Transcribed page contents
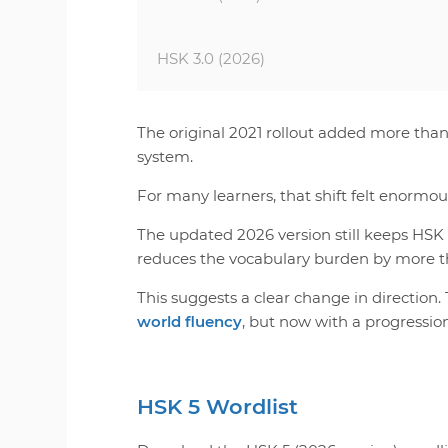
HSK 3.0 (2026)
The original 2021 rollout added more tha
system.
For many learners, that shift felt enormou
The updated 2026 version still keeps HSK 
reduces the vocabulary burden by more t
This suggests a clear change in direction.
world fluency
, but now with a progressio
HSK 5 Wordlist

WHAT THE EXERCISE ASKS.
Please recast every line of the transcribed text in the items above as a Markdown table with two columns, Number and Line text, giving each line a row number and skipping any blank lines. Leave the pictures out of the table.

EXERCISE SOLUTION.
| Number | Line text |
|---|---|
| 1 | HSK 3.0 (2026) |
| 2 | The original 2021 rollout added more tha |
| 3 | system. |
| 4 | For many learners, that shift felt enormou |
| 5 | The updated 2026 version still keeps HSK  |
| 6 | reduces the vocabulary burden by more t |
| 7 | This suggests a clear change in direction. |
| 8 | world fluency |
| 9 | , but now with a progressio |
| 10 | HSK 5 Wordlist |